- _Instructions to follow_: Render the text of the listing below as a JSON list of strings, one string per line, without blank lines. Leave the pictures out.

- _Page images with the text extracted from them_:

Segment Open

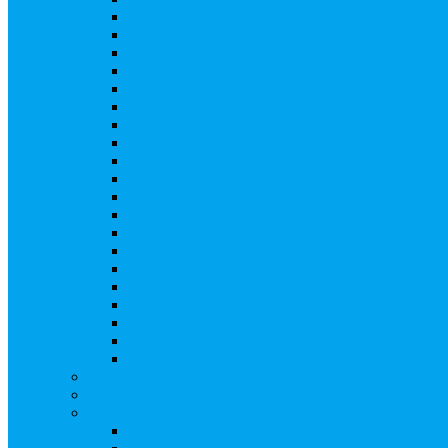
Ликвидация АО, ООО
Редомициляция иностранной компании
Уменьшение уставного капитала АО
Увеличение уставного капитала путем закры
Увеличение уставного капитала путем зачета
Увеличение уставного капитала путем увели
Увеличение уставного капитала путем дополн
Замещение активов должника
Внесение изменений в решение о выпуске акц
Биржевые облигации
Приобретение публичного статуса АО
Прекращение публичного статуса ПАО
Добровольное предложение/обязательное пре
Консолидации 100% акций закрытого акцион
Подготовка и подача ходатайств и уведомлен
Функции корпоративного секретаря, в том чис
Подготовка к проведению заседания или зао
Внесение изменений, актуализация данных 
Казначейские акции, их реализация
Тематический мастер-класс
Выплата дивидендов
Бланки документов
Регистрация выпусков ценных бумаг
Правила регистрации выпусков ценных бумаг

Segment Closed

- _Your solution_:
[
  "Ликвидация АО, ООО",
  "Редомициляция иностранной компании",
  "Уменьшение уставного капитала АО",
  "Увеличение уставного капитала путем закры",
  "Увеличение уставного капитала путем зачета",
  "Увеличение уставного капитала путем увели",
  "Увеличение уставного капитала путем дополн",
  "Замещение активов должника",
  "Внесение изменений в решение о выпуске акц",
  "Биржевые облигации",
  "Приобретение публичного статуса АО",
  "Прекращение публичного статуса ПАО",
  "Добровольное предложение/обязательное пре",
  "Консолидации 100% акций закрытого акцион",
  "Подготовка и подача ходатайств и уведомлен",
  "Функции корпоративного секретаря, в том чис",
  "Подготовка к проведению заседания или зао",
  "Внесение изменений, актуализация данных ",
  "Казначейские акции, их реализация",
  "Тематический мастер-класс",
  "Выплата дивидендов",
  "Бланки документов",
  "Регистрация выпусков ценных бумаг",
  "Правила регистрации выпусков ценных бумаг"
]